Yerel yönetimlerin ve sivil otoritelerin bu tür araştırmalara daha çok destek vermesi gerektiğinin de altını çizen Erek, değerlendirmelerini, “Keçemeğara, doğal olarak geçit halindeki bir bölgeye kurulmuş. İnsanoğlu, bugüne kadar hep aynı davranışı göstermiştir. Tarih boyunca bakarsanız, insanların yerleştiği yerler daima yerleşim alanı olmuştur. İnsan, yaşanılmayacak hiçbir bölgeye yerleşmez. Mutlaka bir gerekçesi ve faydalanabileceği bir yaşam alanı olması gibi özelliği vardır. Bir dizi halinde bu istikametler tarih boyunca hep kullanılmış. Böyle bir coğrafya da inanlar neden yaşar diye soran olabilir. Ama bu böyle değil. Burasının mutlaka insan yaşamı için sunduğu bir avantaj vardır, su vardır, avlak hayvan vardır, tarım yapabilirsinizdir, mevsimsel özellikleri insan yaşamı için daha uygundur. Bundan sonra da burada insanlar yaşayacak. Bu izi takip ettiğinizde Sivas’a gidebilirsiniz, Malatya istikametine dönerseniz aynı şekilde orayı takip edebilirsiniz.

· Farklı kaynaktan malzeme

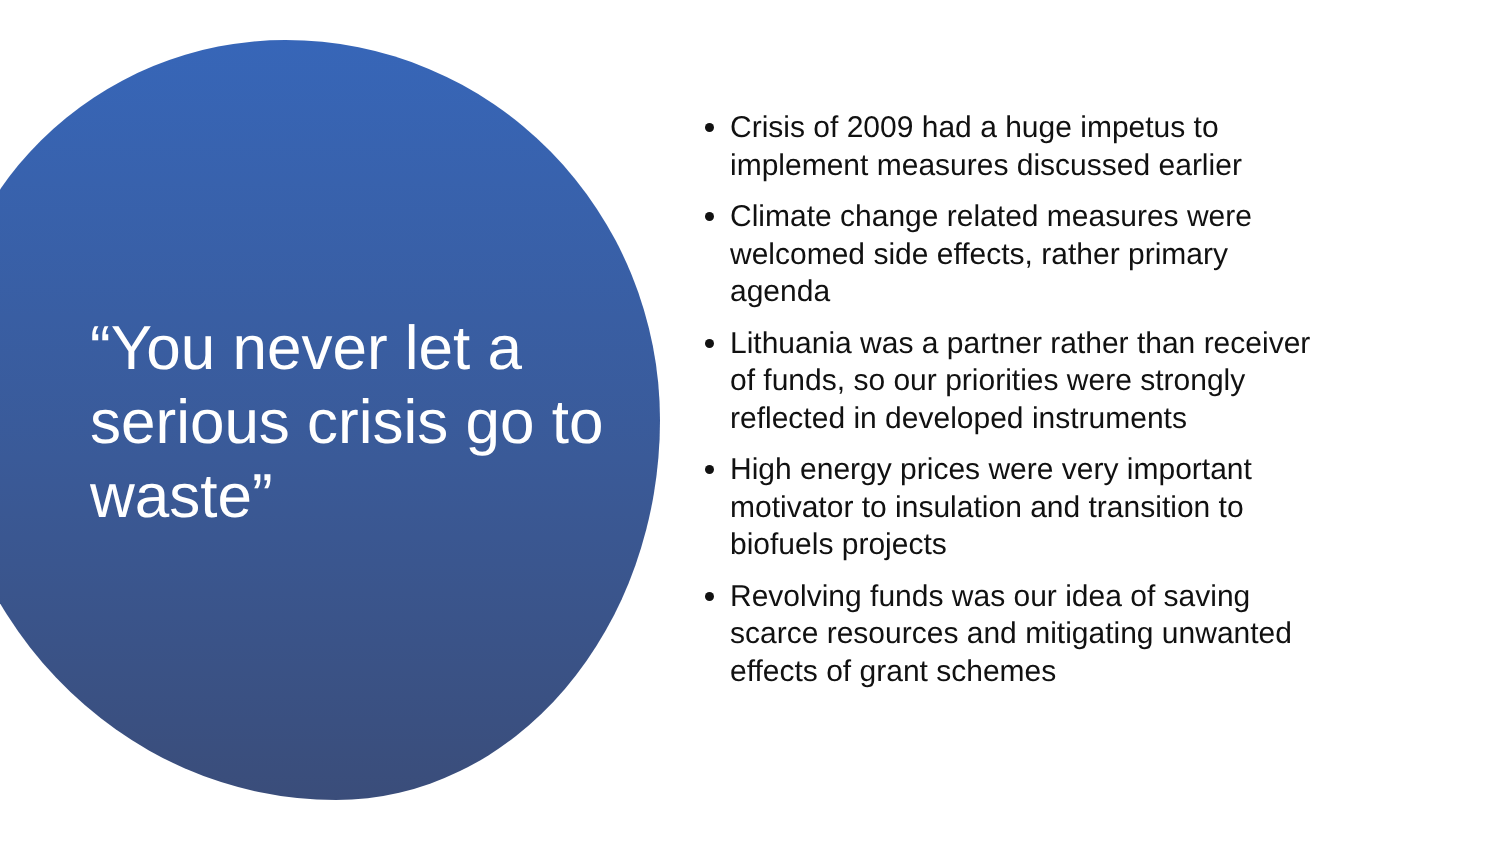“You never let a serious crisis go to waste”
Crisis of 2009 had a huge impetus to implement measures discussed earlier
Climate change related measures were welcomed side effects, rather primary agenda
Lithuania was a partner rather than receiver of funds, so our priorities were strongly reflected in developed instruments
High energy prices were very important motivator to insulation and transition to biofuels projects
Revolving funds was our idea of saving scarce resources and mitigating unwanted effects of grant schemes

Biz, hem yerel yönetimler, sivil otoriteler, iller ve ilçelerdeki sivil toplum örgütleri ile birlikte hareket ederek hiç olmazsa o kente tanıtılması ve insanların bilinçlendirilmesi, kent için getirisinin arttırılmaya çalışması gibi çalışmaların biraz daha arttırılmasını bekliyoruz. En azından yeni nesillere bunların daha iyi öğretilmesini sağlamak çok önemli bir şey. Hedef bu” cümleleri ile tamamladı.